### Problem statement
Copy the entries from the line with "state / province: Durango" up to and including the line with "catalogue / barcode: US 2052156", switching "locality" to "location" and leaving everything else unchanged.

### Raw records
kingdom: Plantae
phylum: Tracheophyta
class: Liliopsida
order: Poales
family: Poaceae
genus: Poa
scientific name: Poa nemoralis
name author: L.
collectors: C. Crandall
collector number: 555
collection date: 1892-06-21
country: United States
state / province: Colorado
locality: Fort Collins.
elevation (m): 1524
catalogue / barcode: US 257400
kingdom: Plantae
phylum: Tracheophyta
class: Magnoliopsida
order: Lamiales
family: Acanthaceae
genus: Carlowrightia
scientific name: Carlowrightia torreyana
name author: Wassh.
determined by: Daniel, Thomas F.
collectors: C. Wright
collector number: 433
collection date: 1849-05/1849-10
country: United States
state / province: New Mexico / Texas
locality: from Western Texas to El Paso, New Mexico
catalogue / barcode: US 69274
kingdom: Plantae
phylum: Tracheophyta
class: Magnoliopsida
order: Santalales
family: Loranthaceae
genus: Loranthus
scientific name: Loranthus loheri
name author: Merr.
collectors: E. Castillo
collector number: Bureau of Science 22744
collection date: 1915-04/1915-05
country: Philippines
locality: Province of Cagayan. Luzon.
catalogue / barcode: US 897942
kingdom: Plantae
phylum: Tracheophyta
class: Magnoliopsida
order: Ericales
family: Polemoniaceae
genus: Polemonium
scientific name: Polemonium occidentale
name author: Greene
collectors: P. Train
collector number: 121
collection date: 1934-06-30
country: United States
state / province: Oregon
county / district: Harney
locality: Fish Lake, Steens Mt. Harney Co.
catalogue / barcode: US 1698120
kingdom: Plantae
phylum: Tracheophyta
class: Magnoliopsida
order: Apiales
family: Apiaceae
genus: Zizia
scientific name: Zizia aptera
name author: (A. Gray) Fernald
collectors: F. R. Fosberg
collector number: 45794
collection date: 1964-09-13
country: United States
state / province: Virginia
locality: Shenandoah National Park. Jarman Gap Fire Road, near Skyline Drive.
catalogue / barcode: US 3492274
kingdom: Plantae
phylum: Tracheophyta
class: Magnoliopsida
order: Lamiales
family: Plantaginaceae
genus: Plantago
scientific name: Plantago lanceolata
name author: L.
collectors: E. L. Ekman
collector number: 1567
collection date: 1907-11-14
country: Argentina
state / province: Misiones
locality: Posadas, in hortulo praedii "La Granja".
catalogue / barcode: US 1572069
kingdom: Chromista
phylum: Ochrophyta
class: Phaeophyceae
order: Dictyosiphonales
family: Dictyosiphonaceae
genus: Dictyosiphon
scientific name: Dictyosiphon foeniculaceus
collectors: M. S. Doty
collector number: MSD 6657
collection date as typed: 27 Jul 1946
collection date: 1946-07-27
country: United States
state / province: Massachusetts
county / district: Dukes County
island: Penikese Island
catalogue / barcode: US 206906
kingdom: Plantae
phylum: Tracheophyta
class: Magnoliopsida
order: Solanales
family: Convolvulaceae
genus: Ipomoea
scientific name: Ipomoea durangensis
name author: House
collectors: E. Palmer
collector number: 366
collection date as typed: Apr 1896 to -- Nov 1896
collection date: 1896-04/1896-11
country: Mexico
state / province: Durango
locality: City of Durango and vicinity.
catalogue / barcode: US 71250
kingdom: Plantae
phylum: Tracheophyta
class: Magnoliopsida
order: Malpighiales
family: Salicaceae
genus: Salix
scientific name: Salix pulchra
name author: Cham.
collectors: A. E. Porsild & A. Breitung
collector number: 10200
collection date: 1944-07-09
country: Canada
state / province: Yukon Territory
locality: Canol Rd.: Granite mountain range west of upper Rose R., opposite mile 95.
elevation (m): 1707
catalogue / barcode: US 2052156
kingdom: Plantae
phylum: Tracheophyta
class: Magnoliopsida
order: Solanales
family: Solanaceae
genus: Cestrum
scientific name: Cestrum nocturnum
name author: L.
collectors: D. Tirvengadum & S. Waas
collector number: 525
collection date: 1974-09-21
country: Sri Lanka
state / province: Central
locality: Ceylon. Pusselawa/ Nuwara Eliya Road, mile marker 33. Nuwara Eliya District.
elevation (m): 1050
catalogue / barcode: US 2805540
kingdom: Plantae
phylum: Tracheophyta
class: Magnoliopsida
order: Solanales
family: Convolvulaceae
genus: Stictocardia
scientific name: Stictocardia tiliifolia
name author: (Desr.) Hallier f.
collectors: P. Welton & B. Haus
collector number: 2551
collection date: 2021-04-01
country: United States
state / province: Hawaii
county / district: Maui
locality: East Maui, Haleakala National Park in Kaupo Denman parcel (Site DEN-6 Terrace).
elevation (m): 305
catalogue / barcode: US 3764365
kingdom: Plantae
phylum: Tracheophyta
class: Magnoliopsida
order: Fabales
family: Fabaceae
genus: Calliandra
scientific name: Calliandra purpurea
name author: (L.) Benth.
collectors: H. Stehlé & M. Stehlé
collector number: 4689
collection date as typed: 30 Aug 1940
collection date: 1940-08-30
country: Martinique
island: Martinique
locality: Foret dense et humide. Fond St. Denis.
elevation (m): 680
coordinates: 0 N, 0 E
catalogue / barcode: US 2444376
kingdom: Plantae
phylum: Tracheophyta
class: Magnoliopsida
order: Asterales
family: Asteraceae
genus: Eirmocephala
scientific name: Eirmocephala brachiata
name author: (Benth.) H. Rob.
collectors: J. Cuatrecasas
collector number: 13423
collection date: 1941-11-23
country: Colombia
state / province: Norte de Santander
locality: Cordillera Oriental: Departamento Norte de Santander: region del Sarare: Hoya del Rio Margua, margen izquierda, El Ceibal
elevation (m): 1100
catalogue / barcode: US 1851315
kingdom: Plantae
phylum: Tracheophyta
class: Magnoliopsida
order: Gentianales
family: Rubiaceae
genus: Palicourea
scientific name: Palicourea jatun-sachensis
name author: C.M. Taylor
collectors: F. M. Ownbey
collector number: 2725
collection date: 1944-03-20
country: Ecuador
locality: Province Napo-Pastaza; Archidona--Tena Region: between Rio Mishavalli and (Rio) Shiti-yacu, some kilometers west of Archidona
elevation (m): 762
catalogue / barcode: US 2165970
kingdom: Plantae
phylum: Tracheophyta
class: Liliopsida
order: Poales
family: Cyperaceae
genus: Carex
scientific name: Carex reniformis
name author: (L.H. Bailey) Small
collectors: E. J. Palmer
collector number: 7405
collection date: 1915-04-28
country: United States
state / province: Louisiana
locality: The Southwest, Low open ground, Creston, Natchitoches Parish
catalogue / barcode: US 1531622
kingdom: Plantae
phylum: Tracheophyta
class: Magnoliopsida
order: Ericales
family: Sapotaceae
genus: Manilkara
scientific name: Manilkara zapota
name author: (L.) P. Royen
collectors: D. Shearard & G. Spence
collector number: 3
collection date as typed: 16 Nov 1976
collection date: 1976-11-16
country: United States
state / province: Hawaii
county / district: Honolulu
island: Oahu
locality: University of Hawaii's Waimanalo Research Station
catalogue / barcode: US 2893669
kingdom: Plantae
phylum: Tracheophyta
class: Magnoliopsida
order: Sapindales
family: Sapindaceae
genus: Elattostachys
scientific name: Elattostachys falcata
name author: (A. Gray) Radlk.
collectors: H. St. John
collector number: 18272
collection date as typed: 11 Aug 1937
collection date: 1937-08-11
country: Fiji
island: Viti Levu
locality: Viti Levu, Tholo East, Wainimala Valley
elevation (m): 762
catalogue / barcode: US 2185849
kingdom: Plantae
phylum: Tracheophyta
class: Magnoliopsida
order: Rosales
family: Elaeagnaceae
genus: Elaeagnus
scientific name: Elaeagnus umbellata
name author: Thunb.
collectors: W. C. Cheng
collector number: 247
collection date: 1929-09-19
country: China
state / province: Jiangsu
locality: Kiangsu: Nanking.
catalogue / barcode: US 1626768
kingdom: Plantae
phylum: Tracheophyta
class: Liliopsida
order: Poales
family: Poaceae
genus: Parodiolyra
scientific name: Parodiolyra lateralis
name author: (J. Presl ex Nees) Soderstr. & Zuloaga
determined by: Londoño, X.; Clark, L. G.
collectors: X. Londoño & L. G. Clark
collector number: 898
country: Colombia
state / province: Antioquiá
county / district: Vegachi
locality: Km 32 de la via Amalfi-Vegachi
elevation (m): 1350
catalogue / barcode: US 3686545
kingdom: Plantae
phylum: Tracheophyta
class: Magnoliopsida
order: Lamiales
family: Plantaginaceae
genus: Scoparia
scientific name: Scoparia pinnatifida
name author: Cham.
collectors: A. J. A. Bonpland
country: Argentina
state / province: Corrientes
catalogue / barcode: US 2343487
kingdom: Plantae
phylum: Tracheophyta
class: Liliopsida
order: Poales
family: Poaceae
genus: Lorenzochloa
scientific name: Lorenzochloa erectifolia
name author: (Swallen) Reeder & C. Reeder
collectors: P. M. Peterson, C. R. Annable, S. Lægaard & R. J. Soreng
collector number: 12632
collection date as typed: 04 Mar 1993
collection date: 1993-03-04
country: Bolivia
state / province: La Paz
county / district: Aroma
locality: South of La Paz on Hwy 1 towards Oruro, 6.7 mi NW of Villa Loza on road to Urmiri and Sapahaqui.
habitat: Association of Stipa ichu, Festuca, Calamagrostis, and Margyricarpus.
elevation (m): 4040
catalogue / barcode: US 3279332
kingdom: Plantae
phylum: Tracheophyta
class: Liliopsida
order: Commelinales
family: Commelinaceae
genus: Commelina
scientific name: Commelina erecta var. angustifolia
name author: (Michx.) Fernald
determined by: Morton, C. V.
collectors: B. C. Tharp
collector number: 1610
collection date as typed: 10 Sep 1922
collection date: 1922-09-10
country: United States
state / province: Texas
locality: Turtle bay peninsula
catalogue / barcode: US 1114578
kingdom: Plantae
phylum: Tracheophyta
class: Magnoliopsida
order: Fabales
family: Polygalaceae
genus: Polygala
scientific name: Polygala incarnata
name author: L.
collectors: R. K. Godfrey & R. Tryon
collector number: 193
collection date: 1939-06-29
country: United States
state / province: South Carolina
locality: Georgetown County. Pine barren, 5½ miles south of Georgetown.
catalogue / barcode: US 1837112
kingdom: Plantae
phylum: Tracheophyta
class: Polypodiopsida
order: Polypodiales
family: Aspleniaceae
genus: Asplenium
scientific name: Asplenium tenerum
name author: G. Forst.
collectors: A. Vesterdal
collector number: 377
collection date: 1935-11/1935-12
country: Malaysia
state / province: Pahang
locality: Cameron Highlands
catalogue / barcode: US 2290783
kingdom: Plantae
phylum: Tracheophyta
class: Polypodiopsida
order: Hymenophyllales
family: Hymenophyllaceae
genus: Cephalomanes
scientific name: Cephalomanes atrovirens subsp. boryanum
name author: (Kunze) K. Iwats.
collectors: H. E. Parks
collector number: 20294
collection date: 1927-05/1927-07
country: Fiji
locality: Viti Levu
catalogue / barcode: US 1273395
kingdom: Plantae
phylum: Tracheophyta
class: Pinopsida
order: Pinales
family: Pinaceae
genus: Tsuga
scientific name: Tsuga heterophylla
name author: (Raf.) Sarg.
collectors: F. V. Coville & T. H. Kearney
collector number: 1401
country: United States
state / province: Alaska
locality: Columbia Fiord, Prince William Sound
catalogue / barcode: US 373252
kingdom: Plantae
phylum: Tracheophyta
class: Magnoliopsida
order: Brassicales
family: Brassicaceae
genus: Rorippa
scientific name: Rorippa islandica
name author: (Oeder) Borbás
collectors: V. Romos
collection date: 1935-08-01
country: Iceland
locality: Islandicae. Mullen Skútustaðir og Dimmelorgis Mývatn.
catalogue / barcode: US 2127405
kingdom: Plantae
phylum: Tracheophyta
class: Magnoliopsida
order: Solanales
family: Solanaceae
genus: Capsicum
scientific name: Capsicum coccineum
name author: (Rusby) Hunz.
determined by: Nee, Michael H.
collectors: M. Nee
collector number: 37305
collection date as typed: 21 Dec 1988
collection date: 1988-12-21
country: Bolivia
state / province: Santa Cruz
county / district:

### Output of the exercise
state / province: Durango
location: City of Durango and vicinity.
catalogue / barcode: US 71250
kingdom: Plantae
phylum: Tracheophyta
class: Magnoliopsida
order: Malpighiales
family: Salicaceae
genus: Salix
scientific name: Salix pulchra
name author: Cham.
collectors: A. E. Porsild & A. Breitung
collector number: 10200
collection date: 1944-07-09
country: Canada
state / province: Yukon Territory
location: Canol Rd.: Granite mountain range west of upper Rose R., opposite mile 95.
elevation (m): 1707
catalogue / barcode: US 2052156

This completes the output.